:: PROVIDED RECORDS
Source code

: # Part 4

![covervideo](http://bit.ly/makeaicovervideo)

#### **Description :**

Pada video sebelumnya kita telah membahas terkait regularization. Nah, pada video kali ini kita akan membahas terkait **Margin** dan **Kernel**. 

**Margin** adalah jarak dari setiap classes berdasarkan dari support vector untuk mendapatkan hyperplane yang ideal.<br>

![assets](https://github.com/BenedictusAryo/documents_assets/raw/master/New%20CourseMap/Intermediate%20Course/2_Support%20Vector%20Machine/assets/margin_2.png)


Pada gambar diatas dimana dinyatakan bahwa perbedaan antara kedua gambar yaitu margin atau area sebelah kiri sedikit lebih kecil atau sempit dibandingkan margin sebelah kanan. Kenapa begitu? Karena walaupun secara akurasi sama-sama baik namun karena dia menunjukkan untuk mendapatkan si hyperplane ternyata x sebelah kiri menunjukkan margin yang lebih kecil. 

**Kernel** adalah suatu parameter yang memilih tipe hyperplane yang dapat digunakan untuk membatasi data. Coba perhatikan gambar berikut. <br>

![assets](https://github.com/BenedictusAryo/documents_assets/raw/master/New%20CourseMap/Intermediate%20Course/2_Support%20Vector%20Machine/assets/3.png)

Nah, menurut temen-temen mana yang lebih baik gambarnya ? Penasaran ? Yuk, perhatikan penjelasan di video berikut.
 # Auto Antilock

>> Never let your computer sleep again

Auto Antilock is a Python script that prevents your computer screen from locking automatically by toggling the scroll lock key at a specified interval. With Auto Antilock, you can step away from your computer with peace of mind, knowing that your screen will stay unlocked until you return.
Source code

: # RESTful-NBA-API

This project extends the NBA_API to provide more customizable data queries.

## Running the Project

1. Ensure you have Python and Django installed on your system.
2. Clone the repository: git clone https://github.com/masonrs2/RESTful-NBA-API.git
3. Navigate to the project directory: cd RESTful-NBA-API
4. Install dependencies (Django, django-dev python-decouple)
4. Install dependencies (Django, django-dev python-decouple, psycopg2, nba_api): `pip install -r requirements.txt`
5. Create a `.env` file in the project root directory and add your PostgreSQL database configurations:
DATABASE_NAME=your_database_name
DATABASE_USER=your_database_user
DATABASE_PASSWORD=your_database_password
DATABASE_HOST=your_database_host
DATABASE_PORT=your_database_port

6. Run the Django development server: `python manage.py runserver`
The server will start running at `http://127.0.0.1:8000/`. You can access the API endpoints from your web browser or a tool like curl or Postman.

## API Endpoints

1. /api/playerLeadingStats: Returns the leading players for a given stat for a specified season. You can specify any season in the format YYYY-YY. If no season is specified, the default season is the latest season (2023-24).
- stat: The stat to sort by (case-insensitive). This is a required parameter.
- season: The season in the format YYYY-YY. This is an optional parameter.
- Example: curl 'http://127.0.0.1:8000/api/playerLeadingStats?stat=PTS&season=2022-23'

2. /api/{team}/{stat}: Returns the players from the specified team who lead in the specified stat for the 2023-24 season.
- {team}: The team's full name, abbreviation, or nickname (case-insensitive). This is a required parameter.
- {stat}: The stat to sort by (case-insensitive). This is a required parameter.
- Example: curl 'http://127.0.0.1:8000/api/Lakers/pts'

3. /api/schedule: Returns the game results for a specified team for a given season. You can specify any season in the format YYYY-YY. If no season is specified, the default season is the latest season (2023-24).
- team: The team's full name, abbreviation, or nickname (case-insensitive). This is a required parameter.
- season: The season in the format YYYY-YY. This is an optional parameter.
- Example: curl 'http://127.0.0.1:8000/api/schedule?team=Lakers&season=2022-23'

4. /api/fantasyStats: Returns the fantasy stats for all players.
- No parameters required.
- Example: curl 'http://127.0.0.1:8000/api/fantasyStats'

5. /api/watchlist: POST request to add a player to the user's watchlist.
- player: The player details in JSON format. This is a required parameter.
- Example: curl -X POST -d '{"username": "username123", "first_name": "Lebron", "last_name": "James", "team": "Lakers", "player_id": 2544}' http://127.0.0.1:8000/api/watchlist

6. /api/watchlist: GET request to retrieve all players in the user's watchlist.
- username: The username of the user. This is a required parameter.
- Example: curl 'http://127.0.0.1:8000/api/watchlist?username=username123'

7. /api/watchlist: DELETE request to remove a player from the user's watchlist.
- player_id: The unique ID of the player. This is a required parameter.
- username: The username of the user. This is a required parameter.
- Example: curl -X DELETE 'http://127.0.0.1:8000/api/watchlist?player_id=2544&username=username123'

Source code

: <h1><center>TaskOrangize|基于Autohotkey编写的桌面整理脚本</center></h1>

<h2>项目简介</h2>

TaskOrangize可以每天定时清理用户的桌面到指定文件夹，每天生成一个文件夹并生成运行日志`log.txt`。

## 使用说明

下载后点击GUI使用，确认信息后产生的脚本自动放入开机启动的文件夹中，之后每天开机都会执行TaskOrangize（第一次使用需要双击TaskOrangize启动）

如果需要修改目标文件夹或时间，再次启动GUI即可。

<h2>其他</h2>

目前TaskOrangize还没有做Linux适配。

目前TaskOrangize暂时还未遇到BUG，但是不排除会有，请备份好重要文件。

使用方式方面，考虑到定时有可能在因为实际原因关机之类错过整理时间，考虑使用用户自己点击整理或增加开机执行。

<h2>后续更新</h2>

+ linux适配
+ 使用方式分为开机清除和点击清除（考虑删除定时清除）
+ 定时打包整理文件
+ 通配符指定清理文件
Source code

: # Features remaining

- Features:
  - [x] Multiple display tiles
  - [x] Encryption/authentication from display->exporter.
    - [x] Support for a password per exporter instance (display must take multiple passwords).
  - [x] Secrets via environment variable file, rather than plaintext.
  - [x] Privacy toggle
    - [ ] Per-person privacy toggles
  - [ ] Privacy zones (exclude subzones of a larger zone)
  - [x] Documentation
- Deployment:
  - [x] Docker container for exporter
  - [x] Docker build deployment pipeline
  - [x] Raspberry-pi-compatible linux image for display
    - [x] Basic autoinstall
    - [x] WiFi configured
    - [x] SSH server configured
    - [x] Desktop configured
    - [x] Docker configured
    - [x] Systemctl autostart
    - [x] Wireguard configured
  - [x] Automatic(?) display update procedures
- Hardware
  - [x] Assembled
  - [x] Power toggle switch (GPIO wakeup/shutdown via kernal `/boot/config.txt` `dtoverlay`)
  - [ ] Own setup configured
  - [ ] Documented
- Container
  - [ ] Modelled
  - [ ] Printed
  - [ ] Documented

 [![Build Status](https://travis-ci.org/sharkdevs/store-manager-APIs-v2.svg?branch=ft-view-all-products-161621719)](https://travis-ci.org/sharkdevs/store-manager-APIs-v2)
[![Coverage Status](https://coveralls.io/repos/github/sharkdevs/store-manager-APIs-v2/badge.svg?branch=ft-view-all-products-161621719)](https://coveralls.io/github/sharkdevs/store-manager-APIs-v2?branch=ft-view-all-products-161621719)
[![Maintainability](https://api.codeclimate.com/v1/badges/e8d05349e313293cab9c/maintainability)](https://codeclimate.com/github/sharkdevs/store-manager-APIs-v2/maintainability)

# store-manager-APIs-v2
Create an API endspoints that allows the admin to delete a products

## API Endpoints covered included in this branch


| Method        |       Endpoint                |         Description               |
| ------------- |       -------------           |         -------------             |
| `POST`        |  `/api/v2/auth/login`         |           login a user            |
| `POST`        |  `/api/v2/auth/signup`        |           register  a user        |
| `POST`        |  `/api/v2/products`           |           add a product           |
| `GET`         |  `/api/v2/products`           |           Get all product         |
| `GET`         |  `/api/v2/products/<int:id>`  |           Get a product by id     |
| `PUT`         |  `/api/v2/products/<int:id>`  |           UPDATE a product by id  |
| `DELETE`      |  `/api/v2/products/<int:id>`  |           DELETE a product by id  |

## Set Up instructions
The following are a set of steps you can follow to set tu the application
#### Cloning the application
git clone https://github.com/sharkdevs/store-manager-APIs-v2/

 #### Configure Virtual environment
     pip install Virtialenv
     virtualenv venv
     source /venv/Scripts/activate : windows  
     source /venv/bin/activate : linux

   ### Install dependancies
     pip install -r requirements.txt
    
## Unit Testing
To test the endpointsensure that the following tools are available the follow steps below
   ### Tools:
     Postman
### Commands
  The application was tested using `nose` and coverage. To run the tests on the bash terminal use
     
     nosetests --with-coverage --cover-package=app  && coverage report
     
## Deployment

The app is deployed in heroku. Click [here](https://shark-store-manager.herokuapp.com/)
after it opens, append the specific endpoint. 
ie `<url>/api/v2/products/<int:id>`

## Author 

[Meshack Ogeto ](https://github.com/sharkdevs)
::::
» **WHAT NEEDS TO BE DONE**
Reproduce the rows from the very start through the line containing "Pada video sebelumnya", with "Description" replaced by "Deskripsi" and nothing else altered. Give only those lines.

» **TASK SOLUTION**
Source code

: # Part 4

![covervideo](http://bit.ly/makeaicovervideo)

#### **Deskripsi :**

Pada video sebelumnya kita telah membahas terkait regularization. Nah, pada video kali ini kita akan membahas terkait **Margin** dan **Kernel**. 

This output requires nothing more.